Ainsi, le 13 avril 2006 , le premier passeport électronique personnalisé sort-il du site de production de l'Imprimerie nationale à Douai, classé « Point sensible de première catégorie » (PS1) 21 ( * ) .

Au total, en s'appuyant sur une politique de cessions d'actifs volontaristes (cessions de huit divisions) et un recentrage sur les titres sécurisés 22 ( * ) , l'Imprimerie a su rétablir son compte de résultat redevenu positif en 2008 , alors qu'il présentait une perte de 50 millions d'euros en 2003. Ce rétablissement s'est accompagné d'une relocalisation géographique (à Douai, contre sept sites de production auparavant), d'une réduction des effectifs (qui sont passés de 1.500 salariés en 2003 à 550 salariés en 2008) et d'un recentrage sur cinq métiers (contre treize auparavant).
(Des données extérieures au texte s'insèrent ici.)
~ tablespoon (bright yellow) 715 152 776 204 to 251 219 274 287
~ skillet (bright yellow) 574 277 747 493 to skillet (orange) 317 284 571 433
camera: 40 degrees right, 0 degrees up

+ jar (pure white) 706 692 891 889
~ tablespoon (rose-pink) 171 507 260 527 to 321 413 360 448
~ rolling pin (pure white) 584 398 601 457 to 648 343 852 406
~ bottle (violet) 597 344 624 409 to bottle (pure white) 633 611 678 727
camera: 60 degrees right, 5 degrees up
En 2008, les métiers du fiduciaire représentaient ainsi 65 millions d'euros sur un chiffre d'affaires total de 125 millions d'euros (soit 52 % du chiffre d'affaires). L'objectif poursuivi correspond, par ailleurs, à un doublement, sur les trois prochains exercices, du chiffre d'affaires provenant du développement des titres sécurisés.
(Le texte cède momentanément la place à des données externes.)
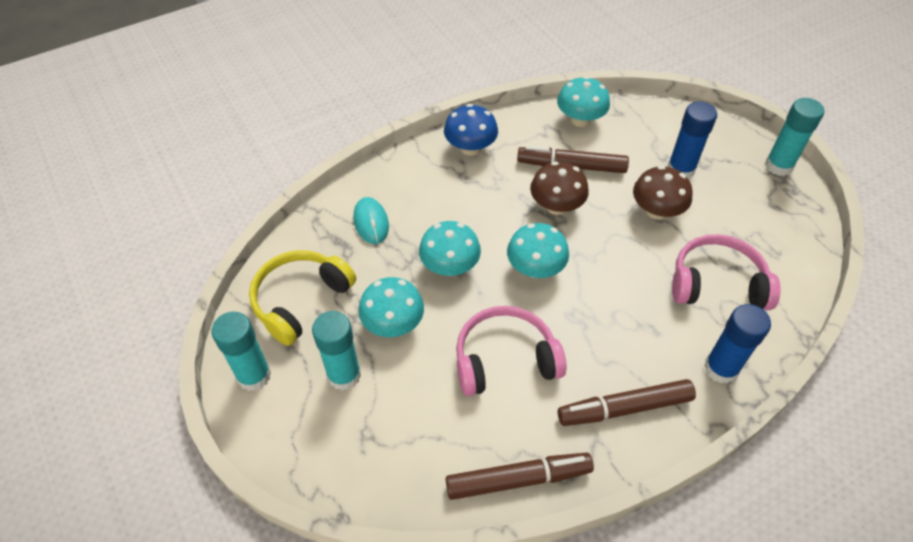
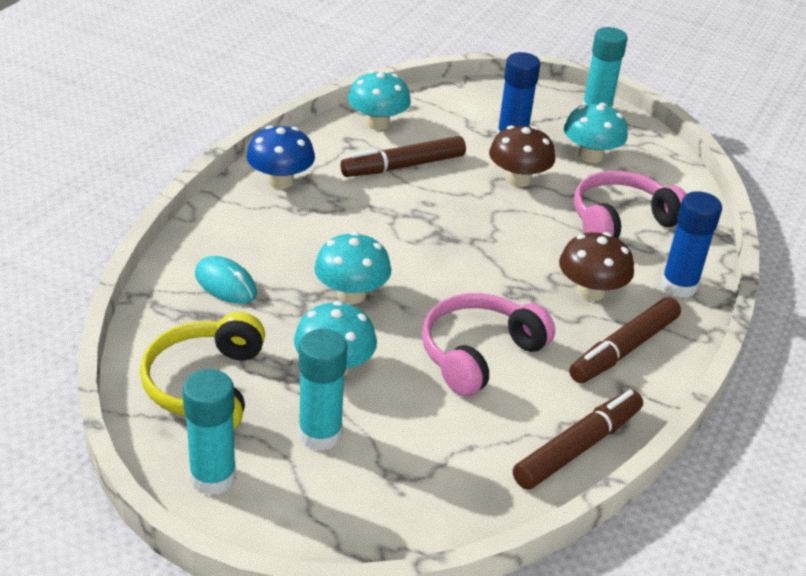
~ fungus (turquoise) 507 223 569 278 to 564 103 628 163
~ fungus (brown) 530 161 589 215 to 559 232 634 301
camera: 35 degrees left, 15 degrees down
Dans son activité de production des titres d'identité sécurisés, il convient enfin de souligner la performance de l'Imprimerie nationale en termes de délais de réalisation . Celle-ci est en effet liée, par convention, avec l'ANTS sur ce critère de performance, ainsi que l'indique le tableau ci-dessous.

Le haut niveau de performance de l'Imprimerie nationale en matière de respect des délais de réalisation des titres d'identité

Passeport électronique

Passeport biométrique

Délai de production fixé par convention avec l'ANTS

100 % en 7 jours ouvrables

100 % en 4 jours ouvrables

40 % en 4 jours ouvrables

40 % en 3 jours ouvrables

Délai effectif

100 % en 4 jours ouvrables

Non communiqué

80 % en 2 jours ouvrables

Source : Imprimerie nationale

* 21 Ce classement rend compte des mesures de sécurisation du site mises en oeuvre par l'Imprimerie nationale afin d'assurer la sécurité des documents d'identité fabriqués.

* 22 Il faut relever que l'Imprimerie nationale produit également les cartes de conducteur permettant la mise en oeuvre de la chronotachygraphie électronique, qui permet d'assurer le respect de la législation du travail en matière de temps de travail pour le transport de marchandises ou de passagers.